Walk Ardfert today and the medieval layers are everywhere. The cathedral, roofless since 1641, still raises its gable end against the sky. The 13th-century Franciscan friary survives to the northeast. Two smaller medieval churches, Temple na Hoe (Church of the Young Virgin) and Temple na Griffin, complete the ecclesiastical complex. The Talbot-Crosbie mansion - confusingly named 'Ardfert Abbey' though it was a Big House, not a monastery - was burned by the IRA in 1922 during the Civil War. The Crosbies left. The deer park became fields. Population growth has been modest: 648 in 1996, 749 in 2016. The Tralee-Ballyheigue road bisects the village east-west. Ardfert GAA won the All-Ireland Junior Club Football Championship at Croke Park in 2006 and the Intermediate version in 2007. The eventing horse Village Gossip, who placed second at Badminton in 1978 with Lucinda Green in the saddle, was born and bred here. Saints, soldiers, footballers, horses. The hill keeps producing them.

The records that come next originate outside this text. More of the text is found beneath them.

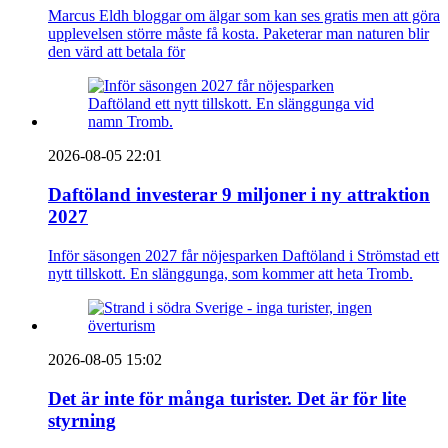
Marcus Eldh bloggar om älgar som kan ses gratis men att göra
upplevelsen större måste få kosta. Paketerar man naturen blir
den värd att betala för
2026-08-05 22:01
Daftöland investerar 9 miljoner i ny attraktion
2027
Inför säsongen 2027 får nöjesparken Daftöland i Strömstad ett
nytt tillskott. En slänggunga, som kommer att heta Tromb.
2026-08-05 15:02
Det är inte för många turister. Det är för lite
styrning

Ardfert sits at 52.35°N, 9.78°W (the coordinates 52.35°N, 9.68°W in the source put the village just east of its actual position) in the flat farmland of North Kerry, 8 km north of Tralee and 5 km from the Atlantic coast. From the air, look for the cathedral ruin's prominent gable end on the eastern edge of the village. Kerry Airport (EIKY) at Farranfore is 20 km southeast; Shannon Airport (EINN) is 80 km north across the Shannon estuary. The wide curve of Tralee Bay and Banna Strand lie just to the west. Best viewing altitude is 2,500-4,500 feet for clear sight of the ruins and surrounding ringfort-dotted countryside.